Several major drug companies are facing a big lawsuit over price fixing. 

"There's a new sheriff in town and the fact of the matter is, we're not going to take this lying down any more," said Dana Nessel.

Four months in as the Michigan State Attorney General, Nessel is cracking down on what she calls injustice in the pharmaceutical business. 

"Some of these medications - many of them were inflated a thousand times higher than they should have been," Nessel said.

The attorney general is joining forces with a coalition of 44 attorney generals to file a lawsuit against Teva Pharmaceuticals and 19 of the nation's largest generic drug makers. 

They are accusing them of working to artificially inflate and manipulate prices, reduce competition and restrain trade for more than 100 different generic drugs.

It's the second lawsuit that's been filed in this ongoing and expanding investigation

"When people wonder why they can't afford medication, well this is the reason why," Nessel said. "I'm glad so many states decided that it was time to step in."
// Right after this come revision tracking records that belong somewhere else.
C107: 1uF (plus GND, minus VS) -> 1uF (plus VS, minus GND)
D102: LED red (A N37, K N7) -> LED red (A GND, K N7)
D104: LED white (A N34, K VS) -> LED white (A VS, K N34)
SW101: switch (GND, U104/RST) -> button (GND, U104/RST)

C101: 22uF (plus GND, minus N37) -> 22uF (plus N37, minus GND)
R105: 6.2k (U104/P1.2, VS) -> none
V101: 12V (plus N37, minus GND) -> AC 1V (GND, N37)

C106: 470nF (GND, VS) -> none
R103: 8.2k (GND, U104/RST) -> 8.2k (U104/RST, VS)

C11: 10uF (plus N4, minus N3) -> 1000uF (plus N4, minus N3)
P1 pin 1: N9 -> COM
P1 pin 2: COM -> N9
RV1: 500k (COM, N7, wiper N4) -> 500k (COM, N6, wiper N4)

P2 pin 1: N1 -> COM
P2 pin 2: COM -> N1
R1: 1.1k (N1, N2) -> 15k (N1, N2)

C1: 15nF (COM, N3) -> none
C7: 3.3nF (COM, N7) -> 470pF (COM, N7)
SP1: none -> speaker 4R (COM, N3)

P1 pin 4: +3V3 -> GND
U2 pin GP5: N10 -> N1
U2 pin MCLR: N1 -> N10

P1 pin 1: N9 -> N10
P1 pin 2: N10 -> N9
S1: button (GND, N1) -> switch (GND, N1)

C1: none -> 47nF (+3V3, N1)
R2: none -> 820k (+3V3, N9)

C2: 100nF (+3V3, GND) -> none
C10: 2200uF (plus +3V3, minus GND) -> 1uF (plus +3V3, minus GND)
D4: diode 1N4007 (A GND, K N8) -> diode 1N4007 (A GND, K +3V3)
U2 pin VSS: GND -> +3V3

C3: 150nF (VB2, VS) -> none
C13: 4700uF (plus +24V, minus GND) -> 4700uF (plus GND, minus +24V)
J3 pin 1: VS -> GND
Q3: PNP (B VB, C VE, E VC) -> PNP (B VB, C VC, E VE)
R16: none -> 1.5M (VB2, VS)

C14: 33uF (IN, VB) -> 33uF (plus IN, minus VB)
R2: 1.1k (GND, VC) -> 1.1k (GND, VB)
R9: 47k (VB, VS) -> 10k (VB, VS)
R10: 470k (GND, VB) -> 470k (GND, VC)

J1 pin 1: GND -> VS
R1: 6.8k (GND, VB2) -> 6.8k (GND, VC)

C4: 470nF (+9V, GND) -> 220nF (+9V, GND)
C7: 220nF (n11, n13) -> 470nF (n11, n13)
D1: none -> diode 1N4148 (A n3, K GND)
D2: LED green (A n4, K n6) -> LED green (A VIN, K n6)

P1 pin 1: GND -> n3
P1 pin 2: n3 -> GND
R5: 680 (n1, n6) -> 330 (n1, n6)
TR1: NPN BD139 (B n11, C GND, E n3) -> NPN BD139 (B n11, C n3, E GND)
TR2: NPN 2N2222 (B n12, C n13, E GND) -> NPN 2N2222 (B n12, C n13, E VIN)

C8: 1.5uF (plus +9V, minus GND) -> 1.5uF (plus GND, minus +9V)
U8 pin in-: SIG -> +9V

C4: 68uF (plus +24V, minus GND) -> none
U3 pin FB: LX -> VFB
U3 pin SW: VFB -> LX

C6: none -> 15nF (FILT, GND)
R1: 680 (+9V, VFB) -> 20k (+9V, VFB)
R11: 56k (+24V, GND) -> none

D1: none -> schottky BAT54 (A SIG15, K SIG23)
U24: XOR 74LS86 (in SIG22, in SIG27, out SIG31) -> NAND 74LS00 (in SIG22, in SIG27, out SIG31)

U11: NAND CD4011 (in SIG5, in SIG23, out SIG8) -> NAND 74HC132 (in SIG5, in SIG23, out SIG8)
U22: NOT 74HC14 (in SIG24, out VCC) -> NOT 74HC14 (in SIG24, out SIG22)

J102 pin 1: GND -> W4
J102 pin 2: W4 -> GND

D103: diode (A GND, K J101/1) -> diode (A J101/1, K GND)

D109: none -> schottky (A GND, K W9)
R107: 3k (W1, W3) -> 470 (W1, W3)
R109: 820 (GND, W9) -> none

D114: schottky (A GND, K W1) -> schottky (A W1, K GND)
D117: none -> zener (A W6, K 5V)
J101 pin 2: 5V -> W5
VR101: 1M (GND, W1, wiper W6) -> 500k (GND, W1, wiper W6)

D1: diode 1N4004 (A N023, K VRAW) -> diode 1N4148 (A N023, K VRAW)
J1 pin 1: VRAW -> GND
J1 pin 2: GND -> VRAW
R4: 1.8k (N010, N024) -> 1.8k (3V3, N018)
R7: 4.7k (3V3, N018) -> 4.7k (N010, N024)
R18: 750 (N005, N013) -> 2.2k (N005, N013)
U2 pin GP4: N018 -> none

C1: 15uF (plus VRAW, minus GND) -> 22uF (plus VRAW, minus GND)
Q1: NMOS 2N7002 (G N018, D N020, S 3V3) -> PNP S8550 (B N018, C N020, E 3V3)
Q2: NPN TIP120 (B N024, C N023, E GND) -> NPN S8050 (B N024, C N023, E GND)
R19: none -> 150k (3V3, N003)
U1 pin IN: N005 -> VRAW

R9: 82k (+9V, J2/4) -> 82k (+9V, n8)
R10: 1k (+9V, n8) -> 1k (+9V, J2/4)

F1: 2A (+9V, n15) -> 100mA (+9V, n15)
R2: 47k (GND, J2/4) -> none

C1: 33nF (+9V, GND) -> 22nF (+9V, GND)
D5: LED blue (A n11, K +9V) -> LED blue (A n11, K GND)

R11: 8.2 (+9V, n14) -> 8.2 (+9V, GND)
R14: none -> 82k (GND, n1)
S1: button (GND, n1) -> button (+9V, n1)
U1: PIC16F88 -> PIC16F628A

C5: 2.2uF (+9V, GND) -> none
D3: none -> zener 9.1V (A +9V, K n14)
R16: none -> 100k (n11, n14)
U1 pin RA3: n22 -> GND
The generic drugs include creams, antibiotics and tablets. Nessel says these alleged actions are hurting the livelihood of residents who rely on the low cost of generic drugs to survive.

"People are literally dying because of it," Nessel said. "Every kind of medical ailment you can imagine - cancer, epilepsy, diabetes, depression, HIV, the list goes on and on."

The lawsuit, which also goes after some company executives, seeks damages, civil penalties and actions by the court to restore competition to the generic drug market and ultimately lower prices and restitution for those harmed by these alleged practices.

"It means that prices are going to be brought down," Nessel said. "Because you are not going to have the ability of these companies to collude together to fraudulently inflate the price of these essential medications."